The GPM mission is an international network of satellites that provide global observations of rain and snow every three hours. NASA and the Japan Aerospace Exploration Agency launched the GPM Core Observatory satellite, the center of the satellite network, Feb. 27, 2014.

In order to evaluate how well the Core Observatory and other satellite instruments observe precipitation from space, NASA collects data in field campaigns on the ground.

In formal ground validation campaigns, teams of scientists deploy rain gauges and ground-based radar instruments to measure precipitation in different terrains, like the Appalachian Mountains, the flood plains of Iowa or snowy Finland. Then they compare the collected data to measurements from satellites and aircraft instruments that simulate satellite observations.

The GLOBE-GPM field campaign is designed to give students a similar experience. Students will use simple manual rain gauges to collect precipitation data and enter them into the online GLOBE database. Using an example analysis as a template, the students will then analyze their data.

Students also will be encouraged to develop their own scientific questions to be answered by the data and compare their observations to ground observations from other sources - nearby GLOBE schools, National Weather Service ground stations or other citizen science data sources - as well as to satellite precipitation data available from NASA.

"GLOBE students have been collecting Earth system science measurements for nearly 20 years.

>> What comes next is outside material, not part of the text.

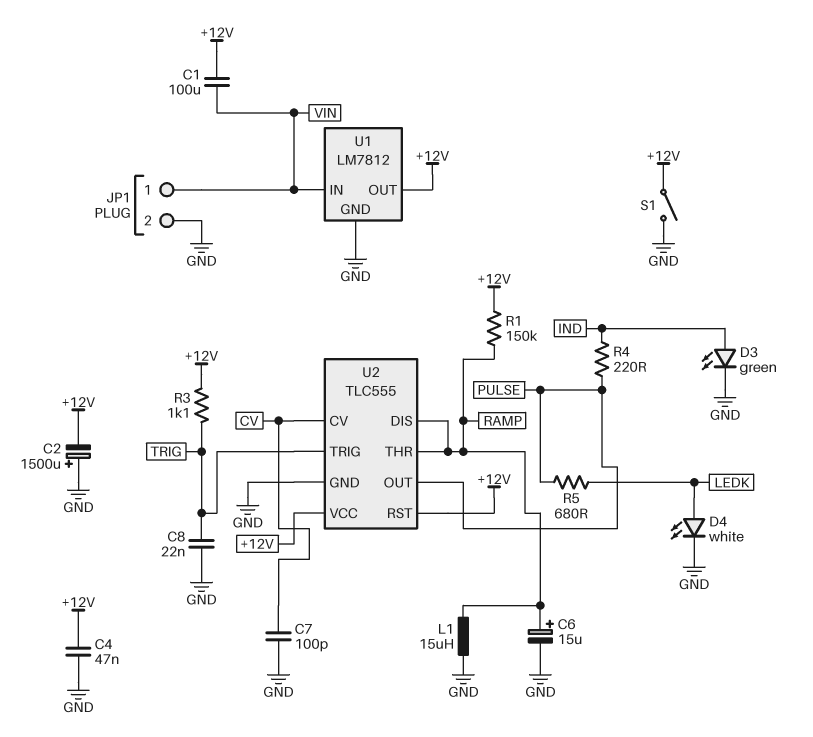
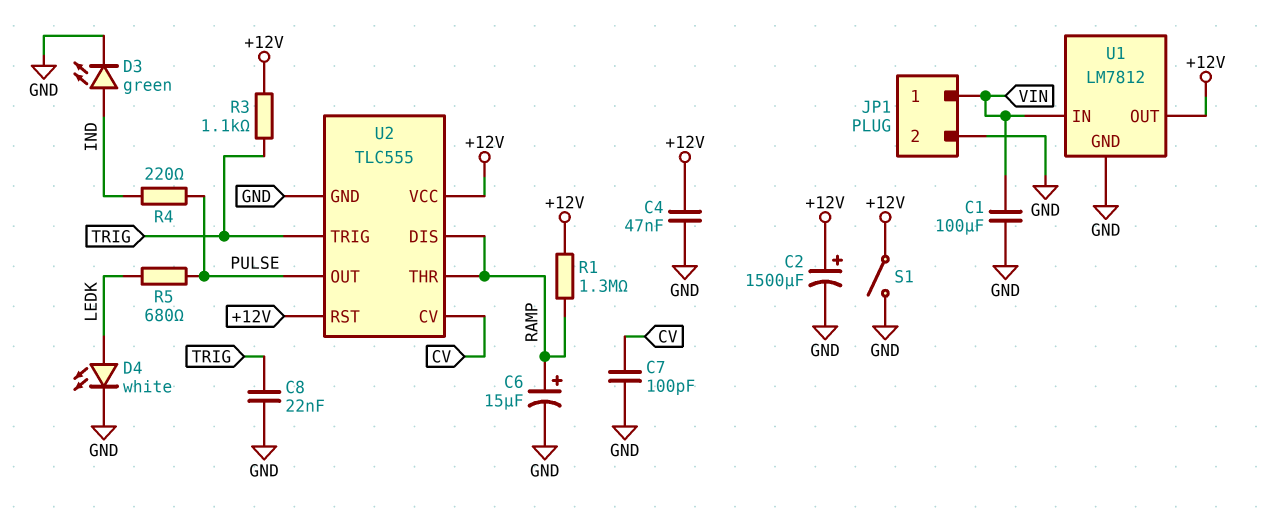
C1: 100uF (+12V, VIN) -> 100uF (GND, VIN)
C2: 1500uF (plus GND, minus +12V) -> 1500uF (plus +12V, minus GND)
L1: 15uH (GND, RAMP) -> none
R1: 150k (+12V, RAMP) -> 1.3M (+12V, RAMP)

Field Campaigns, such as the GPM Field Campaign, are grounded in real science embedded in an inquiry-based, collaborative approach. We are excited that the GPM Field Campaign culminates near Earth Day 2015, which also is the 20th anniversary of GLOBE," said Kristin Wegner, education specialist for the GLOBE Implementation Office at the University Corporation for Atmospheric Research in Boulder, Colorado.

Students and teachers also can participate in webinars to learn more about how GPM scientists run formal ground validation campaigns, why they are so important, how to retrieve data and use them to answer their own investigation questions and how satellite data are used to study natural hazards and extreme events.

In addition, educators will have access to a series of blog entries where scientists and engineers describe their research and how they became interested in STEM fields. The campaign will post a discussion board for educators to share ways to use citizen science, GPM data and NASA activities with students.

"By joining in a wider-scale effort, we hope to get students excited about the possibilities of Earth science and to feel like they are participating in something real and larger than themselves," said Weaver.